__DATA__.
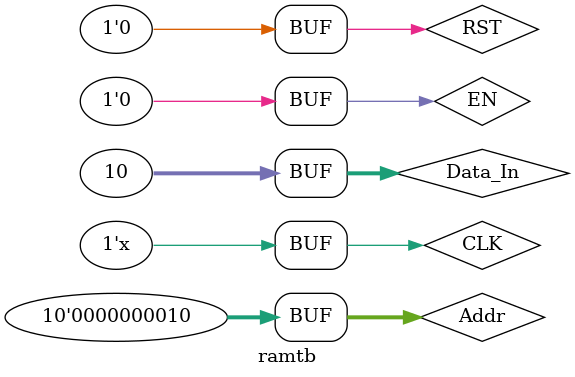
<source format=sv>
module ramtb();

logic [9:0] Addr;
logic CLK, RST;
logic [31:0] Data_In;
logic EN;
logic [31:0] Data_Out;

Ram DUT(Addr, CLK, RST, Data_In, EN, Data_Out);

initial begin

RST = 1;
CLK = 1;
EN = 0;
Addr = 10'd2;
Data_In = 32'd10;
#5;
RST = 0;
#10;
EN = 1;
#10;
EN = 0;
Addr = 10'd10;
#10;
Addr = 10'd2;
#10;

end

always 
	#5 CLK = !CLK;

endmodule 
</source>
...
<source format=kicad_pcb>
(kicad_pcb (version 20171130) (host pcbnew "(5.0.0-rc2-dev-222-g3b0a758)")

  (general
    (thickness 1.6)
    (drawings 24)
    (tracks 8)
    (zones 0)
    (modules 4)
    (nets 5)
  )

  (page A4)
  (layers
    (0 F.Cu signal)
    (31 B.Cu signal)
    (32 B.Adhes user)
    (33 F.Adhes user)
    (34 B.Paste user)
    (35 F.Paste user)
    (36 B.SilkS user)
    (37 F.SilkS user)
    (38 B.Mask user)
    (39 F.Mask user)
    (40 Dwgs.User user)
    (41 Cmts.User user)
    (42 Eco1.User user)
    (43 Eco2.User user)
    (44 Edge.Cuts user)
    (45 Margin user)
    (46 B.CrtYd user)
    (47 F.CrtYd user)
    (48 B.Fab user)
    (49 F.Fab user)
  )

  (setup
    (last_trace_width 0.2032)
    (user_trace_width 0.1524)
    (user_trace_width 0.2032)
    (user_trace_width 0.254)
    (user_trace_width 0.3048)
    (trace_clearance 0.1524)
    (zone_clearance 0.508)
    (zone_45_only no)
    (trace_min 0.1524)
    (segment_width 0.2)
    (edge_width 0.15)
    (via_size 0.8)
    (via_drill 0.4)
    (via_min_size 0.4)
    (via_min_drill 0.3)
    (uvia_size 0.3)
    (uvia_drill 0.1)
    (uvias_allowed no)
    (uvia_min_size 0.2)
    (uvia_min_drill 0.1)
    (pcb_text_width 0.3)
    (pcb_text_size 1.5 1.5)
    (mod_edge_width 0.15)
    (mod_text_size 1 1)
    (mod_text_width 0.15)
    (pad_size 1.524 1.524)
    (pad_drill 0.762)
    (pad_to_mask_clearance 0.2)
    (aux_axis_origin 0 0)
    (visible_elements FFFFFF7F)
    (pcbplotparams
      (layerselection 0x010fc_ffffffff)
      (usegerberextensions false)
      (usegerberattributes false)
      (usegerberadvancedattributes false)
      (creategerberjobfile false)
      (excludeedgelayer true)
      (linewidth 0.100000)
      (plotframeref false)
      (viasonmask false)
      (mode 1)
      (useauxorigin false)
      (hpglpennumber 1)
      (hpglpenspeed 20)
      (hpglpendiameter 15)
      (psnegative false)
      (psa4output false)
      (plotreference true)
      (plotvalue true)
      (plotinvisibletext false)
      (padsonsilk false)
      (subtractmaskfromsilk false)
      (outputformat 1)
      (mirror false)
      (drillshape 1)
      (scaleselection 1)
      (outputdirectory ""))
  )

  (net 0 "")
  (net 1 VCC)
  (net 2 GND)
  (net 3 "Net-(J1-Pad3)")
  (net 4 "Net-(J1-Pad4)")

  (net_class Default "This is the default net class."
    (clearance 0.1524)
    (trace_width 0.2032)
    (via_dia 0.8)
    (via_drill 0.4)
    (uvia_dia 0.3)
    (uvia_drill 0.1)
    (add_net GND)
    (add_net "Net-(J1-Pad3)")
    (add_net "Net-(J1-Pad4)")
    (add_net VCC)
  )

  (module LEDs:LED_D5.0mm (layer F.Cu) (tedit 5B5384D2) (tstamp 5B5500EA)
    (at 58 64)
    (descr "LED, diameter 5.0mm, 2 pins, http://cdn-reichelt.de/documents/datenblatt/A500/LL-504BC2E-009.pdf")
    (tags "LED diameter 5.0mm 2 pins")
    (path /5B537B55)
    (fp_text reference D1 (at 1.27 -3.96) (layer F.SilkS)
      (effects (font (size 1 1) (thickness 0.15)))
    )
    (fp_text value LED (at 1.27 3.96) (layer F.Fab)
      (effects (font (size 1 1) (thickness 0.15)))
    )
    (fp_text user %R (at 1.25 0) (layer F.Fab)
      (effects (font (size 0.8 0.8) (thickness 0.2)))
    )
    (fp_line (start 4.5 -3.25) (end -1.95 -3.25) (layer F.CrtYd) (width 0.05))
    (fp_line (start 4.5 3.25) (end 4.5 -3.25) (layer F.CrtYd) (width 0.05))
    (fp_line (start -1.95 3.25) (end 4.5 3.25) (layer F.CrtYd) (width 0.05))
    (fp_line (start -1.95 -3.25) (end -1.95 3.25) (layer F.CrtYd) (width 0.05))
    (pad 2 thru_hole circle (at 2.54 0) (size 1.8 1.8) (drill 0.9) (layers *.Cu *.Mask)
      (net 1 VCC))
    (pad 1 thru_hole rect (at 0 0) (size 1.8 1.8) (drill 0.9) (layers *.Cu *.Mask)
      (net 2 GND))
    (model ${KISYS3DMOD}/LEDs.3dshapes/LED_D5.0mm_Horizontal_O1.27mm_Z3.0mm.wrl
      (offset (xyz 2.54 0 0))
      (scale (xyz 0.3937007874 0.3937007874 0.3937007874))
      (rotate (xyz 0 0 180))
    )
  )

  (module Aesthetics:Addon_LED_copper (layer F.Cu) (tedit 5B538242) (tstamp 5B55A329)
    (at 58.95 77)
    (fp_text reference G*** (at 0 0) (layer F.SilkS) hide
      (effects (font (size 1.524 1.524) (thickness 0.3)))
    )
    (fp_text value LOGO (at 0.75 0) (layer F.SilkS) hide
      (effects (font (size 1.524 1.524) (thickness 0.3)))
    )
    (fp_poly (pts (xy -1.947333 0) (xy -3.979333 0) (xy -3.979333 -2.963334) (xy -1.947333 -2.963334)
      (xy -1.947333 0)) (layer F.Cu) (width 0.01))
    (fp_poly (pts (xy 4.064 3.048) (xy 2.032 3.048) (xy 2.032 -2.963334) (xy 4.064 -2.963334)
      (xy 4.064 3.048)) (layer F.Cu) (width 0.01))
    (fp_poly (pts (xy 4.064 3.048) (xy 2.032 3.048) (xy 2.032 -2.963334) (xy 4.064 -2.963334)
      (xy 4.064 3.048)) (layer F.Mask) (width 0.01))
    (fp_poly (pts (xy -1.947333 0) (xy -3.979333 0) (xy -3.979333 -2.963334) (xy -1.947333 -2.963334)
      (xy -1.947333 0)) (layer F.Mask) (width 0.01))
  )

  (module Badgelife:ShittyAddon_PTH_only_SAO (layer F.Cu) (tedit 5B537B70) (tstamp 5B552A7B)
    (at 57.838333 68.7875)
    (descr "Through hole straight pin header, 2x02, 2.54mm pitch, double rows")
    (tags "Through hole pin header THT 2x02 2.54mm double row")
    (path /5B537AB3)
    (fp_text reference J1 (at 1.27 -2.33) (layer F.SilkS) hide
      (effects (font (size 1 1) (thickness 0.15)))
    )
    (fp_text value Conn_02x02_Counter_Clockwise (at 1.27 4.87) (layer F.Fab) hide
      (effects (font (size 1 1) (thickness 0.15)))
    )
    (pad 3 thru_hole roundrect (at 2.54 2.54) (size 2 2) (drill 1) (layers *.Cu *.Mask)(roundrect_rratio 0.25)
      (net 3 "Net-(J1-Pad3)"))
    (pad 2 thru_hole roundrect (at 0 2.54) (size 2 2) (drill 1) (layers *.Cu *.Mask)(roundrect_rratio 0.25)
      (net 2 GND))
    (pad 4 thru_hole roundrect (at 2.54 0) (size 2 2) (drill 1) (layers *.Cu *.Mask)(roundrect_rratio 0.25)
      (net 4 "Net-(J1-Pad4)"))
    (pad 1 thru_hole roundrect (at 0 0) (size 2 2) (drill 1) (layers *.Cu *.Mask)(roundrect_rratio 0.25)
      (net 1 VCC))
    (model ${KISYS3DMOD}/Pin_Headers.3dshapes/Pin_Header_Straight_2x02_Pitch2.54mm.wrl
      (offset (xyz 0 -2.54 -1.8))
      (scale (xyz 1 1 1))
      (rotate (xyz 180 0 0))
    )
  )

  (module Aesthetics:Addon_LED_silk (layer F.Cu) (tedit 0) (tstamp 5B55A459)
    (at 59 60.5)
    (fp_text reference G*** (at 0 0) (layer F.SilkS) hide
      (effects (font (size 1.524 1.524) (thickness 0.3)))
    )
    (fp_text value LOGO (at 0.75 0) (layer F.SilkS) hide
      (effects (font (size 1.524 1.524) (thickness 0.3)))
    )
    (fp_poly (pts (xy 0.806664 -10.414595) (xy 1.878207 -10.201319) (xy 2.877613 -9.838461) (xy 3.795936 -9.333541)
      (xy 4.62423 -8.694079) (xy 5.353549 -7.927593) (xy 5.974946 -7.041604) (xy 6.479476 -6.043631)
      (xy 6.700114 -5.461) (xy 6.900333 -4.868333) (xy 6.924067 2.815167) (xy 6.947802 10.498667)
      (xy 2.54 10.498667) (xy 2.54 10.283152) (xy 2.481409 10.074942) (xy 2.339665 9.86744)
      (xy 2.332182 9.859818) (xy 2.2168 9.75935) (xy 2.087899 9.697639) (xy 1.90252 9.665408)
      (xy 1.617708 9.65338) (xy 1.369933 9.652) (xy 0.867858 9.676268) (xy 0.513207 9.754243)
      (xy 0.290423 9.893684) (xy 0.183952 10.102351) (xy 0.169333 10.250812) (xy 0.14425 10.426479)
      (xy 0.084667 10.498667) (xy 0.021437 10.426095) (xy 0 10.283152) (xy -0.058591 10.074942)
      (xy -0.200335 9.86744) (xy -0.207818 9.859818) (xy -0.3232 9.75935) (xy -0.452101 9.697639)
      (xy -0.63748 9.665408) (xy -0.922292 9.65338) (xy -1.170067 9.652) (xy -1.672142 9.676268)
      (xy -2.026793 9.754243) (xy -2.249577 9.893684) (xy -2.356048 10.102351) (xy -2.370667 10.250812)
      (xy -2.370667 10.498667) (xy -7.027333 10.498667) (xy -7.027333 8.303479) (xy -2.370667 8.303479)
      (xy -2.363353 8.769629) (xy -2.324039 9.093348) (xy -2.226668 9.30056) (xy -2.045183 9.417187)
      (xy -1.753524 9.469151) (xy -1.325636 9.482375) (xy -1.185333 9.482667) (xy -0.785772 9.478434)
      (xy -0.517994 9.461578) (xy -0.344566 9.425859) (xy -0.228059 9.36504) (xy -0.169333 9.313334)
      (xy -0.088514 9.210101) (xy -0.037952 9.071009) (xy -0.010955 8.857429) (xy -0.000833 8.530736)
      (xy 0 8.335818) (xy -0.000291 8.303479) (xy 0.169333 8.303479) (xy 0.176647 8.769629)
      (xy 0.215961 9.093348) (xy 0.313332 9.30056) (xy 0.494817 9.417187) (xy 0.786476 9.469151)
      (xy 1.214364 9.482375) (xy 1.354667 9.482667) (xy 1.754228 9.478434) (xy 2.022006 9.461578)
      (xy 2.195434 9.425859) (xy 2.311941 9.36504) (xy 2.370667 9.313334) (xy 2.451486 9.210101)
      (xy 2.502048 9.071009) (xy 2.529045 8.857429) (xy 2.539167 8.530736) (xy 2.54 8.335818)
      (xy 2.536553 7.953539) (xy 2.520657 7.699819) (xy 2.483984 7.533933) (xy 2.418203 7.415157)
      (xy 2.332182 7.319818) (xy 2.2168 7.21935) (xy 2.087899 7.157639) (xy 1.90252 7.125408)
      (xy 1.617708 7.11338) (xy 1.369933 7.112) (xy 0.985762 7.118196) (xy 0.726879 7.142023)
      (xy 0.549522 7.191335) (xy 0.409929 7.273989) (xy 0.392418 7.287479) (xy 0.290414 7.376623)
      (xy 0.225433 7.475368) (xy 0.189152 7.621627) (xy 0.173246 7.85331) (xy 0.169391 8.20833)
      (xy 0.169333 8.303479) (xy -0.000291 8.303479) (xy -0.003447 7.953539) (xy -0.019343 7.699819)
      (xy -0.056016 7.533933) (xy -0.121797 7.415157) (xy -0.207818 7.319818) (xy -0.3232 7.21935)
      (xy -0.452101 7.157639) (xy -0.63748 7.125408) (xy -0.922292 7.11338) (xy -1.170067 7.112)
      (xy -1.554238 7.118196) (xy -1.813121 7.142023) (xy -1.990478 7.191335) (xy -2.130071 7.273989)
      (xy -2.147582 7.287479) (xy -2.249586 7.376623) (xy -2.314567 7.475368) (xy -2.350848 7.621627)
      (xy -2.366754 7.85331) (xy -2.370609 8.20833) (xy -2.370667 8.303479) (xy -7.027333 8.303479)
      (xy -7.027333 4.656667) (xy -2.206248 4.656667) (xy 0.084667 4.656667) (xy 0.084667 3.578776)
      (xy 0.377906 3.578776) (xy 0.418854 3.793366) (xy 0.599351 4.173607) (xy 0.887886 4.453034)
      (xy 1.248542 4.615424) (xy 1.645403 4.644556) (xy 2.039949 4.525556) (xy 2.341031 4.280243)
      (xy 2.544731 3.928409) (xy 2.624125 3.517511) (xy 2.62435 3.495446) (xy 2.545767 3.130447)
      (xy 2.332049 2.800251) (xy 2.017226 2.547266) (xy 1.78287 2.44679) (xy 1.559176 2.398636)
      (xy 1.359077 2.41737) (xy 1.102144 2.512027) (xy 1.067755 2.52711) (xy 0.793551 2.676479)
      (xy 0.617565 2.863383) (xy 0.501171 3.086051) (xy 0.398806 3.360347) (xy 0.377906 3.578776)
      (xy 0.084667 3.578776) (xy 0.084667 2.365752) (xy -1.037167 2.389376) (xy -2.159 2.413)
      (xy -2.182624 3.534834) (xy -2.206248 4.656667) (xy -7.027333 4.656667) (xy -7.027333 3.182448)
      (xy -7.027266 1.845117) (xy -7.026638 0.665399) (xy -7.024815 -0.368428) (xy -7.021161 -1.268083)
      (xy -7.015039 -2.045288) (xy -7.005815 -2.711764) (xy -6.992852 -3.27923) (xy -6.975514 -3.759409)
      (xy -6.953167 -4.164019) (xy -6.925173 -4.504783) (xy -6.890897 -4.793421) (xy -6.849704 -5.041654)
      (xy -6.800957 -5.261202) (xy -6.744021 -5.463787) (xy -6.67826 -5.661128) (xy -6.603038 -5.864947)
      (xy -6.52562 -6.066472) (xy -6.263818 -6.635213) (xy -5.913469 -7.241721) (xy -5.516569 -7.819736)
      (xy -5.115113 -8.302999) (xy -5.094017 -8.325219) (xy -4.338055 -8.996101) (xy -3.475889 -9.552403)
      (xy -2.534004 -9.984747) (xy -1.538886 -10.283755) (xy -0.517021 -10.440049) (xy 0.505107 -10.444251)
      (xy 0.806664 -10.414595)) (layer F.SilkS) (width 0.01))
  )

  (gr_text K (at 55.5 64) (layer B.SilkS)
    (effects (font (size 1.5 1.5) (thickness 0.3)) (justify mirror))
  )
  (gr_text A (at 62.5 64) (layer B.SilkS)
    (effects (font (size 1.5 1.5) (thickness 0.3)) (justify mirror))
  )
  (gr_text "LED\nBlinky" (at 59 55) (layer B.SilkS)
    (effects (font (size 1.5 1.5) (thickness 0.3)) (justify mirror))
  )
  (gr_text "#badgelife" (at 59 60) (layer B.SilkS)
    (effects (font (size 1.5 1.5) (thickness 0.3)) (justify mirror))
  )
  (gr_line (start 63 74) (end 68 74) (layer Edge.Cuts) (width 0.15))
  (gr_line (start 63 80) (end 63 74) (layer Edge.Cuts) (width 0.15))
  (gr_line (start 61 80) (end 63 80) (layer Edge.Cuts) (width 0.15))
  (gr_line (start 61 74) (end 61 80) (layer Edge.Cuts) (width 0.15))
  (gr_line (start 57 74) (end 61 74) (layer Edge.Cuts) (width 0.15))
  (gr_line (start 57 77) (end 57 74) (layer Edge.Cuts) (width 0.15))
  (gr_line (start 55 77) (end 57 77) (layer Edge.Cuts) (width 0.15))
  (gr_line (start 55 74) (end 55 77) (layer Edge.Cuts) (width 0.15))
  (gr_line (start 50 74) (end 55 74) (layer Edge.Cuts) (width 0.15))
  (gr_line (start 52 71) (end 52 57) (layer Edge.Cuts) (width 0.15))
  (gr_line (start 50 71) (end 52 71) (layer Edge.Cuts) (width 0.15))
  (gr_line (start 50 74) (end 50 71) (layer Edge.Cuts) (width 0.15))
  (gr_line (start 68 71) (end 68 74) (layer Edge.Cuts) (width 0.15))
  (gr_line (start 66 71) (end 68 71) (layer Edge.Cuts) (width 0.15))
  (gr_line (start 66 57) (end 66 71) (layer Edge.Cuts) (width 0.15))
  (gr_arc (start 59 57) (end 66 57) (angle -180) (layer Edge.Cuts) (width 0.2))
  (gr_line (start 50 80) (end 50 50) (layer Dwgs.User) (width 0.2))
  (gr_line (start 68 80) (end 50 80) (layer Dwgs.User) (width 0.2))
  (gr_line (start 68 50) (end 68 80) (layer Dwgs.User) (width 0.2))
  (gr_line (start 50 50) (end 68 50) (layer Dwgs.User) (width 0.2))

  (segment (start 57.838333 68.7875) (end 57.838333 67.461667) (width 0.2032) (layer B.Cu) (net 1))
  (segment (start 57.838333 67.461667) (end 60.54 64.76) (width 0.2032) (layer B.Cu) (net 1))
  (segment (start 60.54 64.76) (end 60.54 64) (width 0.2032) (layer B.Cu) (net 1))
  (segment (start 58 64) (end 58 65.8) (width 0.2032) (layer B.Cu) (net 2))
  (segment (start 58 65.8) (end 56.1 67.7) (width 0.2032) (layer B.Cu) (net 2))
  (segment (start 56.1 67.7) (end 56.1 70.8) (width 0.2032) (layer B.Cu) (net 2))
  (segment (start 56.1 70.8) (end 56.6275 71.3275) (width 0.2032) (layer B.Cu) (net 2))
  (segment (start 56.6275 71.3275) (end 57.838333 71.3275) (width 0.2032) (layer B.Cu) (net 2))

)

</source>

__DESCRIPTION OF THE TASK__. Write down, word for word, the lines above from the one containing "(gr_line (start 66 71)" through the one containing "(gr_line (start 68 80)", both ends included.

__TASK OUTPUT__.
  (gr_line (start 66 71) (end 68 71) (layer Edge.Cuts) (width 0.15))
  (gr_line (start 66 57) (end 66 71) (layer Edge.Cuts) (width 0.15))
  (gr_arc (start 59 57) (end 66 57) (angle -180) (layer Edge.Cuts) (width 0.2))
  (gr_line (start 50 80) (end 50 50) (layer Dwgs.User) (width 0.2))
  (gr_line (start 68 80) (end 50 80) (layer Dwgs.User) (width 0.2))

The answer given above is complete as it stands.